Find the word "breakers" below. Copy each line that has it.

======== Available records ========

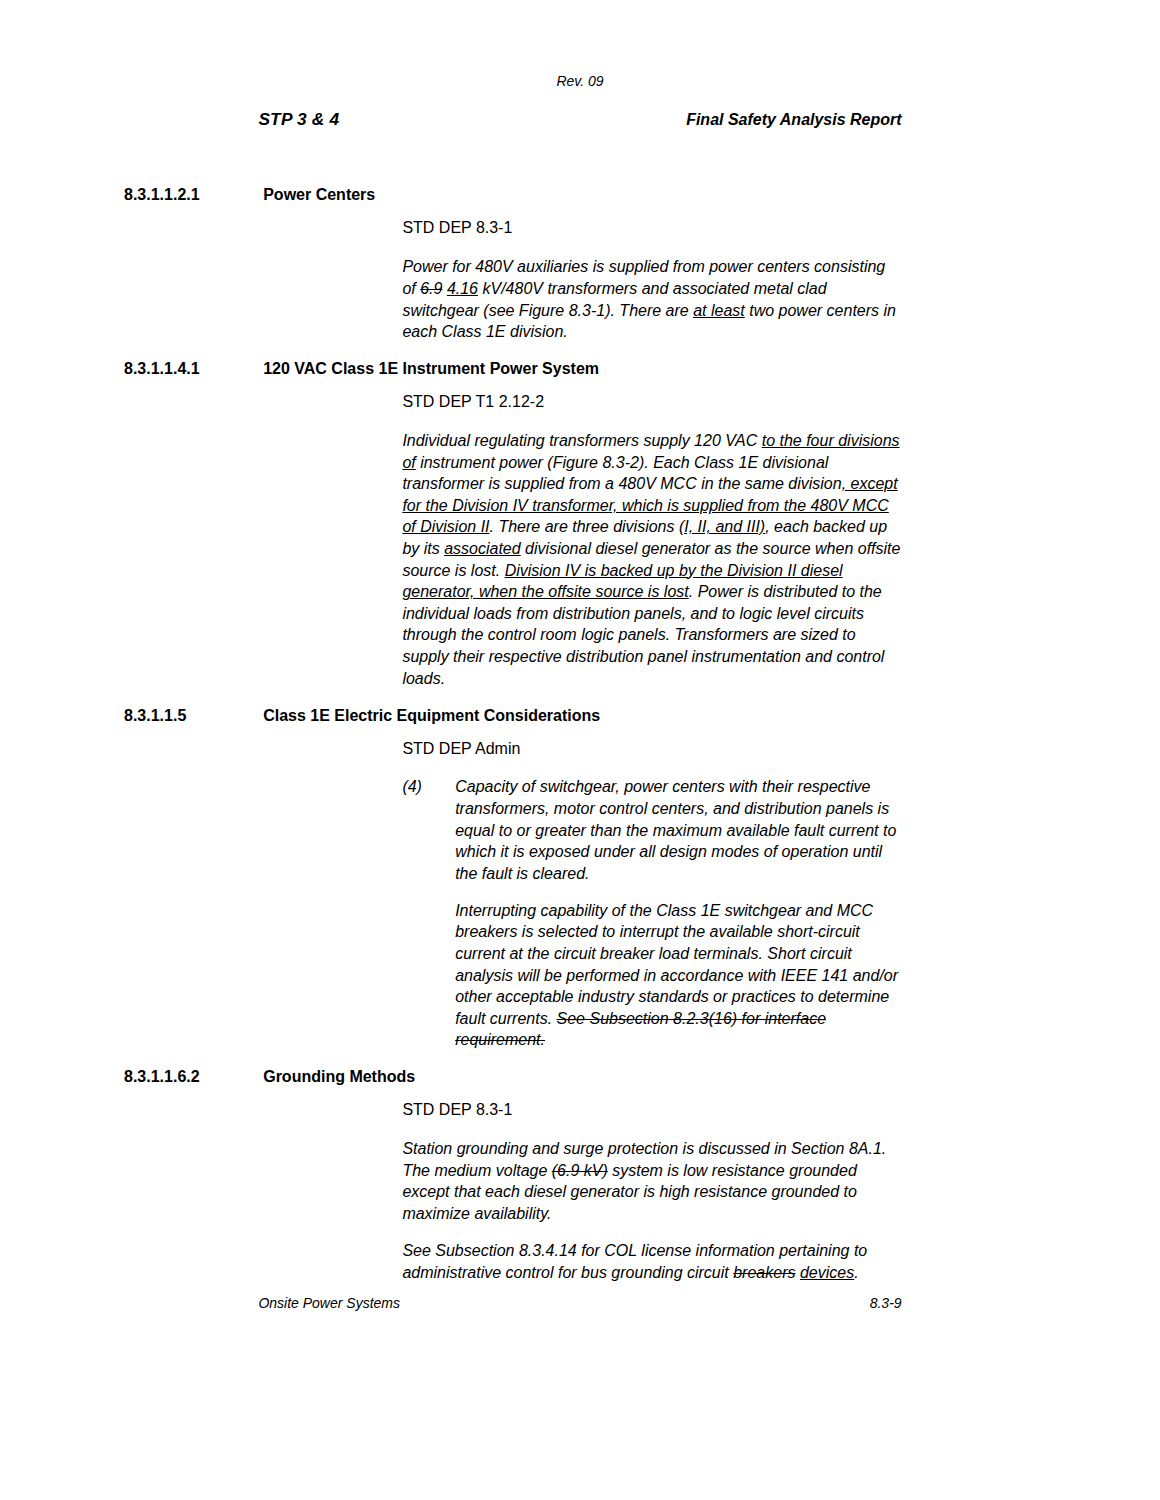Rev. 09
STP 3 & 4
Final Safety Analysis Report
8.3.1.1.2.1 Power Centers
STD DEP 8.3-1
Power for 480V auxiliaries is supplied from power centers consisting of 6.9 4.16 kV/480V transformers and associated metal clad switchgear (see Figure 8.3-1). There are at least two power centers in each Class 1E division.
8.3.1.1.4.1120 VAC Class 1E Instrument Power System
STD DEP T1 2.12-2
Individual regulating transformers supply 120 VAC to the four divisions of instrument power (Figure 8.3-2). Each Class 1E divisional transformer is supplied from a 480V MCC in the same division, except for the Division IV transformer, which is supplied from the 480V MCC of Division II. There are three divisions (I, II, and III), each backed up by its associated divisional diesel generator as the source when offsite source is lost. Division IV is backed up by the Division II diesel generator, when the offsite source is lost. Power is distributed to the individual loads from distribution panels, and to logic level circuits through the control room logic panels. Transformers are sized to supply their respective distribution panel instrumentation and control loads.
8.3.1.1.5 Class 1E Electric Equipment Considerations
STD DEP Admin
(4)
Capacity of switchgear, power centers with their respective transformers, motor control centers, and distribution panels is equal to or greater than the maximum available fault current to which it is exposed under all design modes of operation until the fault is cleared.
Interrupting capability of the Class 1E switchgear and MCC breakers is selected to interrupt the available short-circuit current at the circuit breaker load terminals. Short circuit analysis will be performed in accordance with IEEE 141 and/or other acceptable industry standards or practices to determine fault currents. See Subsection 8.2.3(16) for interface requirement.
8.3.1.1.6.2 Grounding Methods
STD DEP 8.3-1
Station grounding and surge protection is discussed in Section 8A.1. The medium voltage (6.9 kV) system is low resistance grounded except that each diesel generator is high resistance grounded to maximize availability.
See Subsection 8.3.4.14 for COL license information pertaining to administrative control for bus grounding circuit breakers devices.
Onsite Power Systems
8.3-9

========

- **Task response**:
Interrupting capability of the Class 1E switchgear and MCC breakers is selected to interrupt the available short-circuit current at the circuit breaker load terminals. Short circuit analysis will be performed in accordance with IEEE 141 and/or other acceptable industry standards or practices to determine fault currents. See Subsection 8.2.3(16) for interface requirement.
See Subsection 8.3.4.14 for COL license information pertaining to administrative control for bus grounding circuit breakers devices.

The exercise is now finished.